Did this really happen? At some point people watched golf going "USA! USA!"? I just... what? Why? No. This is stupid.
This is a polite way of saying that the world is sitting on our couch, feet up on the ottoman, drinking our beer, petting our dogs and changing the TV remote from Knicks-Celtics to a Manchester United-Newcastle game.
Petting... dogs... ?
Something had to give. Tiger is 35. He broke his life into a thousand pieces
Fun fact: I used almost that exact same wording earlier in this rant before I had even read this part. I don't know how funny that is to anyone but me, but I'd just like to point out that the exact verbiage I used to show how Wojo is a dummy that's writing a bad column appears later in the same column.
and he's trying to weld it back together -- and he will. But his window of majors opportunity has smaller panes of glass than it used to.
Such a shame for Team Golf USA Which Is A Thing.
Same goes for Phil Mickelson. He turns 41 in mid-June.
Same goes for Phil Mickelson?!?!?!? Great editing. "Tiger Woods's life fell apart. Same for Phil Mickelson." SIC SIC SIC SIC SIC.

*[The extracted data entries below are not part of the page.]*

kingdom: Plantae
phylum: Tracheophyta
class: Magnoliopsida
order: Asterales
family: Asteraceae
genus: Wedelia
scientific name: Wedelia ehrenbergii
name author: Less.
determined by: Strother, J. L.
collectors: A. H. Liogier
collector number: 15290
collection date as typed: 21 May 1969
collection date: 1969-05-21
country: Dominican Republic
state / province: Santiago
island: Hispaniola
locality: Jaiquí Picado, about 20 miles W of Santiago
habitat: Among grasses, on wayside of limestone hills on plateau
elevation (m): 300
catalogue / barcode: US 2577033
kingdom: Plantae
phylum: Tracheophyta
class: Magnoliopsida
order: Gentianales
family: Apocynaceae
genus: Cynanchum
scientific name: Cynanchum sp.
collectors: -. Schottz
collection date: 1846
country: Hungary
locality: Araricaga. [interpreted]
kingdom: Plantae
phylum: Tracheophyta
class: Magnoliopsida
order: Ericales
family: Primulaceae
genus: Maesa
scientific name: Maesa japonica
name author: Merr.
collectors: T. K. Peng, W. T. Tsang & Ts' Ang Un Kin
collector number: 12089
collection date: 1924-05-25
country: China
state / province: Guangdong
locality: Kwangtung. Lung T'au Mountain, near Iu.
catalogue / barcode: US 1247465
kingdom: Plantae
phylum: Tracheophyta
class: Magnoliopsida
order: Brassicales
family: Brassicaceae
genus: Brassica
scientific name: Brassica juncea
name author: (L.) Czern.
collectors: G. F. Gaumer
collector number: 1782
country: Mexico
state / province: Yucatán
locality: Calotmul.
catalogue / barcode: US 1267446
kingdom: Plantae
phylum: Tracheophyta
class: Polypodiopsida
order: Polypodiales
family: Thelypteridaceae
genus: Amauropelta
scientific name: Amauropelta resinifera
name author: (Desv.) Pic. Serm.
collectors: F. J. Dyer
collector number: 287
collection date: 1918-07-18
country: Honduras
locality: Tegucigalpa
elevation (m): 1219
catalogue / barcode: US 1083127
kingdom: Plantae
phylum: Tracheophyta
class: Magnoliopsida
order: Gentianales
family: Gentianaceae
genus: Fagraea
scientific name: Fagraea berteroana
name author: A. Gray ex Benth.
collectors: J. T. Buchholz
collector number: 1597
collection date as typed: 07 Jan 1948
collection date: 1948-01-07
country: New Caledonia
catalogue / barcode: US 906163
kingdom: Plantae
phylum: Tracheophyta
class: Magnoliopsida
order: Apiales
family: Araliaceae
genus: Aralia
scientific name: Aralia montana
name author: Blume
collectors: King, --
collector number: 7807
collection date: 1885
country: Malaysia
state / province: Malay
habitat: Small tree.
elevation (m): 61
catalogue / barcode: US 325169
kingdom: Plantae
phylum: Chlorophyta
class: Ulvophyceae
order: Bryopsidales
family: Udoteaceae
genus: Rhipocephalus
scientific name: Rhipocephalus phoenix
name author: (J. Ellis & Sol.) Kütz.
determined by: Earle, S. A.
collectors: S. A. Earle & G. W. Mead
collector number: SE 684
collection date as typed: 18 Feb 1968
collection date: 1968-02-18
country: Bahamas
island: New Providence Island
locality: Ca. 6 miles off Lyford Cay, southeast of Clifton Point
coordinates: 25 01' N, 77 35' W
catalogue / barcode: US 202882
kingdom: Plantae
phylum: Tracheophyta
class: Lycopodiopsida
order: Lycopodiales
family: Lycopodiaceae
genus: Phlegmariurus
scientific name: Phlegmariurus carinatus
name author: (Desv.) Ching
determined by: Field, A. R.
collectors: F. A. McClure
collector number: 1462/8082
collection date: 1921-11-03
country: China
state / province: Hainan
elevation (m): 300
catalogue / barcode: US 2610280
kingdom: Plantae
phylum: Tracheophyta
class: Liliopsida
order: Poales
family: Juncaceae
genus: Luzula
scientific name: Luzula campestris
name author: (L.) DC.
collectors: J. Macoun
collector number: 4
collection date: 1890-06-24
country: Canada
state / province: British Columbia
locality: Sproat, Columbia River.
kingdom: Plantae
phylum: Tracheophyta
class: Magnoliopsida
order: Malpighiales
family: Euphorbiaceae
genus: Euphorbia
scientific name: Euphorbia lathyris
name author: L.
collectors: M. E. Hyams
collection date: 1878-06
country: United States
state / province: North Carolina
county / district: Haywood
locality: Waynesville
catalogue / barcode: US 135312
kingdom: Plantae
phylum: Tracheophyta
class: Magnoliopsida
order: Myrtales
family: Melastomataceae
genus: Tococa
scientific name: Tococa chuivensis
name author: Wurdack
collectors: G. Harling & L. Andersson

Mickelson is ranked No. 4. Tiger is No. 6. Fellow American Steve Stricker is No. 9, but he's also 44 years old. Matt Kuchar, ranked 10th in the world, turns 33 in two months. They're not out of their prime, but they're not exactly in the sweet spot of it anymore.
Yes, because golf is certainly not a sport people play until they're a fucking hundred.
USA reinforcements are on their way. Dustin Johnson, Nick Watney, Bubba Watson, Hunter Mahan, Rickie Fowler, Anthony Kim and Gary Woodland have lots of potential, but zero majors among the seven of them.
Remember that time I said that American golfers were getting old? Here's a list of young, up-and-coming American golfers.
Meanwhile, Kaymer and Oosthuizen already have majors and is there anybody who doesn't think Westwood, Luke Donald, McIlroy, Justin Rose, Paul Casey or Ryo Ishikawa isn't going to eventually win one of the Big Four?
Love this argument. He names seven Americans and dismisses them for having not won majors. Then he names six non-Americans who haven't won majors and scoffs that they'll all eventually win a major. I would absolutely love to see odds on this.
Oh, and one other guy: Italian Matteo Manassero, who recently outkicked McIlroy in the final round to win the Maybank Malaysian Open.
Yeah, an Italian who did really well in a round one time! PACK YOUR BAGS, AMERICA. IT'S THE WORLD'S GAME NOW.
And, I mean, on top of everything, he took down Rory McIlroy, world-renowned big-time pressure-situation final-round golf monster.
"You look how good Manassero is," O'Grady said. "He's only 18, by the way. He's certainly got a major championship within him somewhere."
What the living fuck are we talking about any more?
Tiger or no Tiger, this really has the possibility of becoming golf's next golden age. Fifty years after South Africa's Gary Player won the Masters (and was referred to as "a foreigner"),
Wow, how far we've come. People in America would never refer to someone from a foreign country as "a foreigner" nowadays.
the game is borderless. Country flags no longer matter. Or they shouldn't.
They don't. They never did. This column didn't get written. Wojo didn't get hired at ESPN. I did work at my job instead of writing this.
"You've got an absolutely brand new era here," Chandler said.
An era of new names, not nations. It took a while, but it was worth the wait. Really.
A distraught Tiger Woods, captain of Team USA Golf, finishes reading Wojo's column. He looks away as tears form in his eyes. Slowly, he opens his desk and clears out its contents into an old leather suitcase.
He starts toward the door but stops for just a moment, looking around his dusty office at the memorabilia from all those years of Golf World Cups (which is a thing) and international team championships (Which totally happen besides the minuscule amount of time we pretend to care about the Ryder Cup).
He stops specifically at a picture of he and best friend and teammate Phil Mickelson. After a final glance, he sighs and turns out the light, letting the door shut slowly behind him as he walks into this new world.